Data extract »
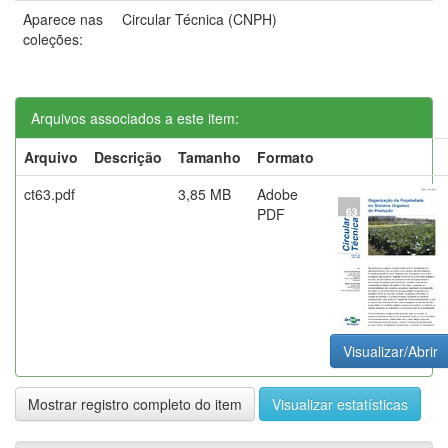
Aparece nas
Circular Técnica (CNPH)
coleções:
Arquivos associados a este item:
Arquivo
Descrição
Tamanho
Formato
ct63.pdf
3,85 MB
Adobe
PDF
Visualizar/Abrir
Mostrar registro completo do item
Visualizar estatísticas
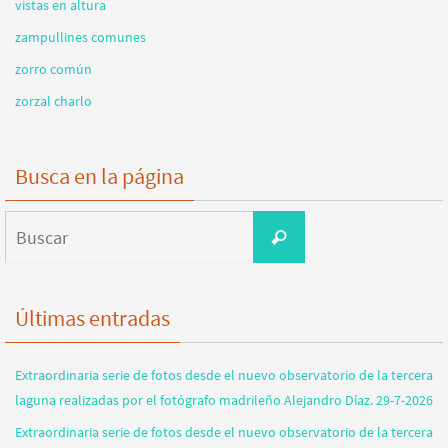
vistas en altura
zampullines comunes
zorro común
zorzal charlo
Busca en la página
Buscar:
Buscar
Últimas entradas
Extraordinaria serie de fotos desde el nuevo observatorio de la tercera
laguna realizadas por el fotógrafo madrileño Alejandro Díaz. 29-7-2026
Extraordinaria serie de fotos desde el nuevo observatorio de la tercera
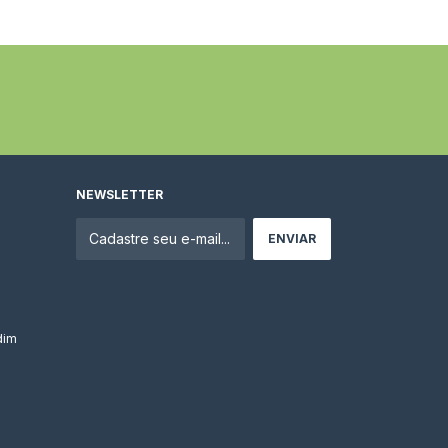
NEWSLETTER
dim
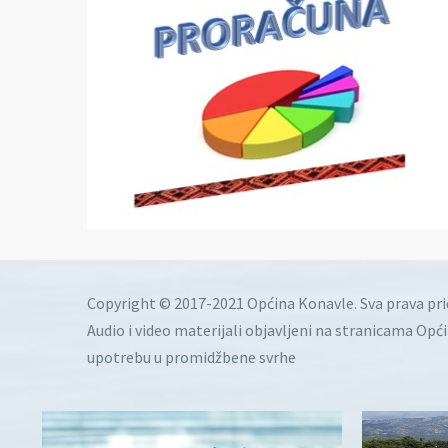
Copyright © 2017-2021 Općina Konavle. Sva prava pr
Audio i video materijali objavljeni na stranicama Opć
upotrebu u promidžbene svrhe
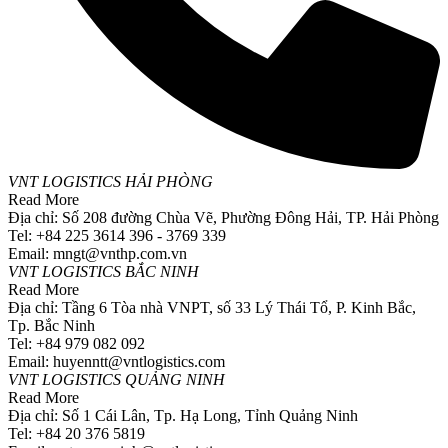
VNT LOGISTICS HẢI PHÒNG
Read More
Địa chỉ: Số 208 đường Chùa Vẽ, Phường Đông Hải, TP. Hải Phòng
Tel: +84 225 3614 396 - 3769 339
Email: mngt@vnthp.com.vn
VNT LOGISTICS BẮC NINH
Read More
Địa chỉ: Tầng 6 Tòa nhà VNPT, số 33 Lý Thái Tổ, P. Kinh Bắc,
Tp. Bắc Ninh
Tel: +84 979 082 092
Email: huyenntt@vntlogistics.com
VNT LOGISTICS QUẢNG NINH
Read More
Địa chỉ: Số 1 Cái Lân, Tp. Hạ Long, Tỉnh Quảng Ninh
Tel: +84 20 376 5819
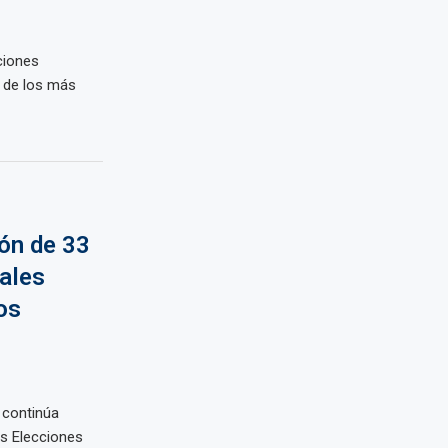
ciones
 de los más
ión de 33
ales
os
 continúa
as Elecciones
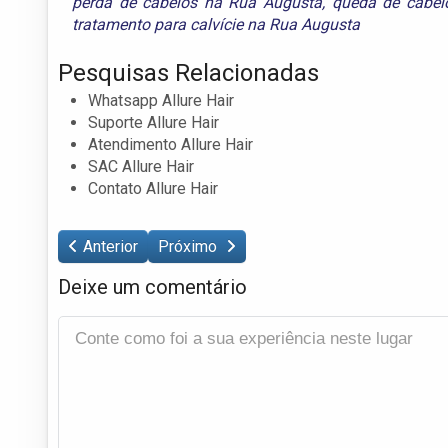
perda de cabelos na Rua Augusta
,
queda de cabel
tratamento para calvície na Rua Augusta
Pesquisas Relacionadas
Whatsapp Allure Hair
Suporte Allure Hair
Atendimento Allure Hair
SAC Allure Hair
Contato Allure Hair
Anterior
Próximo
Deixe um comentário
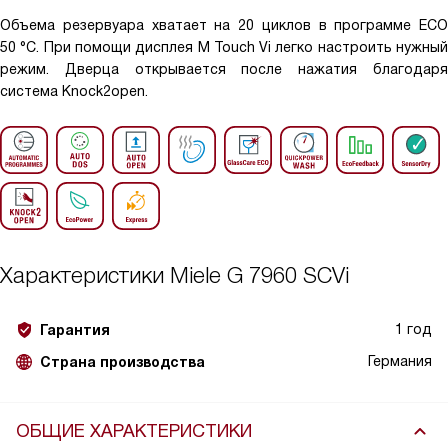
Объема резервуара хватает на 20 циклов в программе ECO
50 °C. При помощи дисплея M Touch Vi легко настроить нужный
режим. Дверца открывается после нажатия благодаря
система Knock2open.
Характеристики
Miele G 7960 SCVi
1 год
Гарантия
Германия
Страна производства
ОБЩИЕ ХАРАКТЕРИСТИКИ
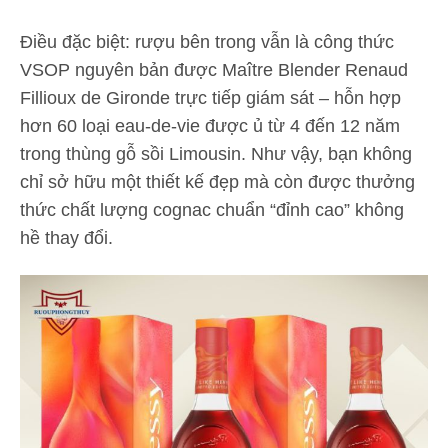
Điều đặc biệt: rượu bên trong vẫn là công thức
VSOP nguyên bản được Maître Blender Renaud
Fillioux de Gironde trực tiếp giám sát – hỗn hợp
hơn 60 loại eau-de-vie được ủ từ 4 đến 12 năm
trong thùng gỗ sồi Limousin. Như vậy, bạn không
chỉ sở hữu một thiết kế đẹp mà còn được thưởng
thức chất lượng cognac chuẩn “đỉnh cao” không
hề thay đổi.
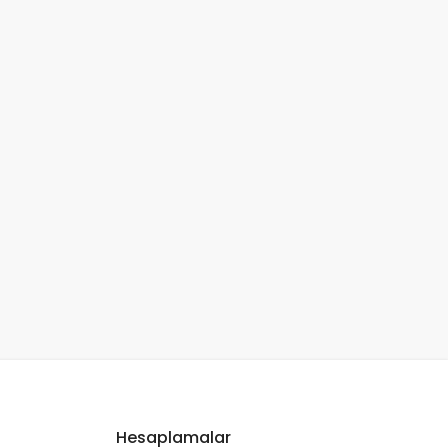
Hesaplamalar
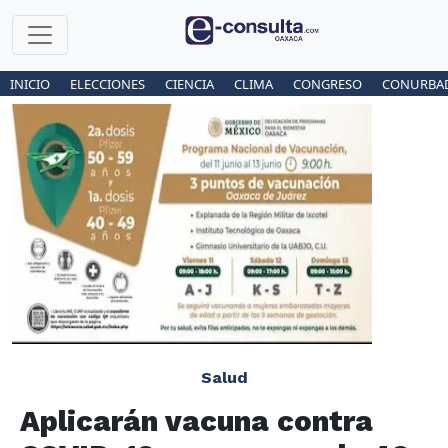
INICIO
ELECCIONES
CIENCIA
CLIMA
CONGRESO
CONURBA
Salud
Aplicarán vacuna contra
...
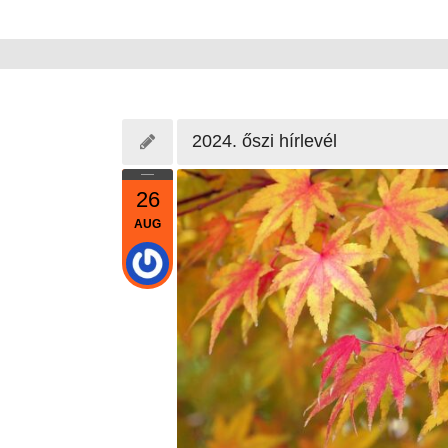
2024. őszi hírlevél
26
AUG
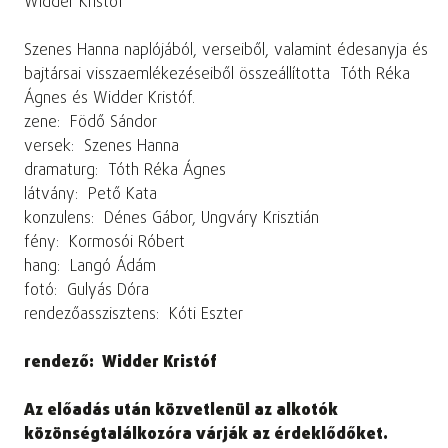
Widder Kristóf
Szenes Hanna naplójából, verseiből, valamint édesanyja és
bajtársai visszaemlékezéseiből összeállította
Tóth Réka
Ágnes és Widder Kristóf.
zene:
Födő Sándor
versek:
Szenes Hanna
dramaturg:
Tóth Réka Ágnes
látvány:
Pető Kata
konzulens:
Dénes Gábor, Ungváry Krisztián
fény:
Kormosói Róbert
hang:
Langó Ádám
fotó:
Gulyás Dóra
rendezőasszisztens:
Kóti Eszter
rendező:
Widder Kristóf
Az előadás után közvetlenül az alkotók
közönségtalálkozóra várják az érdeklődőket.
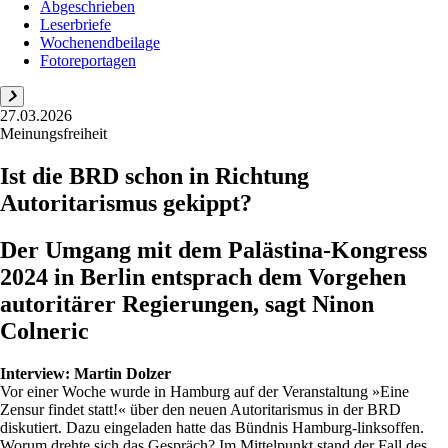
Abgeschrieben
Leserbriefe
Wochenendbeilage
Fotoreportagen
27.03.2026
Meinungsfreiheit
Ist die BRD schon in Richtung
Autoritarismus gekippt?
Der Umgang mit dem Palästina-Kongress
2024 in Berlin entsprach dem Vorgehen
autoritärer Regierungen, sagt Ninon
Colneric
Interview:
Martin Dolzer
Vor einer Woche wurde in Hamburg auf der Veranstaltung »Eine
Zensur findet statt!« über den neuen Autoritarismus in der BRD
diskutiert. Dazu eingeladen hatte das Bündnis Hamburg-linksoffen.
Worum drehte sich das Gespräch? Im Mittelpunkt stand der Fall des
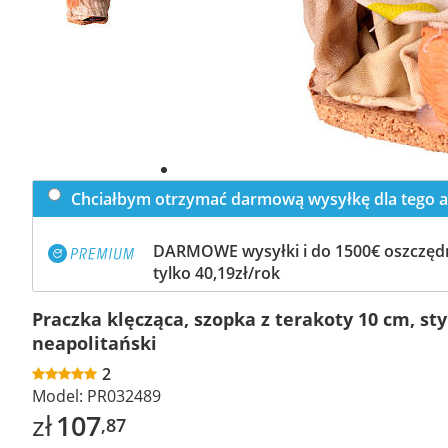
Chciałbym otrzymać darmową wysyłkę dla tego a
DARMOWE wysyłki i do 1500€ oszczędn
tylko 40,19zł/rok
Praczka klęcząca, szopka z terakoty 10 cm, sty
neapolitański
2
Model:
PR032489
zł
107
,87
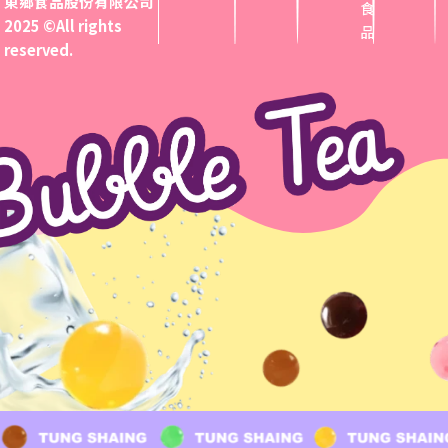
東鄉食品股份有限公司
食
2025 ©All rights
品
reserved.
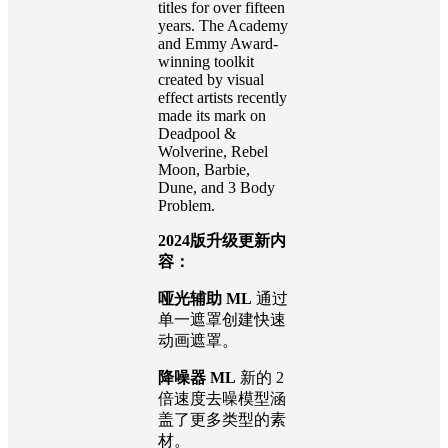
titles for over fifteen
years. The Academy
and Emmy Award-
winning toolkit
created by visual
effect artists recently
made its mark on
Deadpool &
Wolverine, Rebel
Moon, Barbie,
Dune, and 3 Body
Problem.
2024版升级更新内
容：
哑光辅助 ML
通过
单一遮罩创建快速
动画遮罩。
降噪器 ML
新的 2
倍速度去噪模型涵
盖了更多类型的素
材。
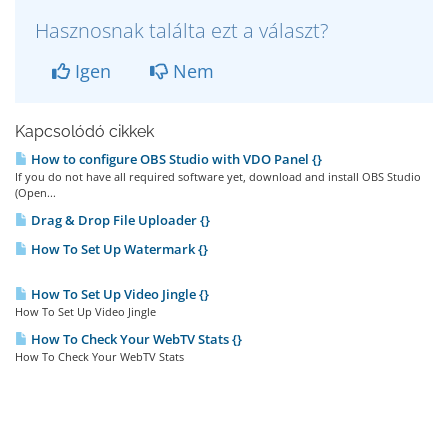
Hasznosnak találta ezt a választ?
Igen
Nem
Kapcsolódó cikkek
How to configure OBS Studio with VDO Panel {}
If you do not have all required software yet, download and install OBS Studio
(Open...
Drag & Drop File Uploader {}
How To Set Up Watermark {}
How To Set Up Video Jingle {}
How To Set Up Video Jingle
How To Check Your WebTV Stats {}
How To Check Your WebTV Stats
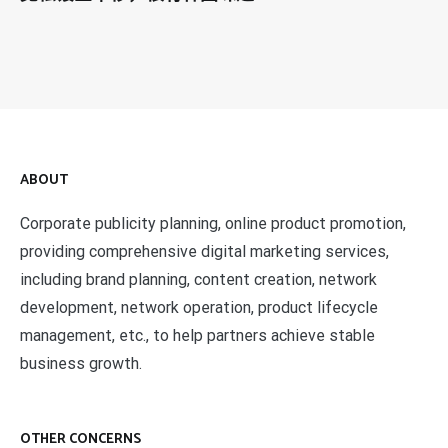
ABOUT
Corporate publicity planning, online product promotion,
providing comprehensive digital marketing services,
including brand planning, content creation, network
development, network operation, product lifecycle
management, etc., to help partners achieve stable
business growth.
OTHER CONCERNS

Activity » Considering the entries above, how many lines contain "Ágnes"? Give that number with nothing else.

Written reply » 2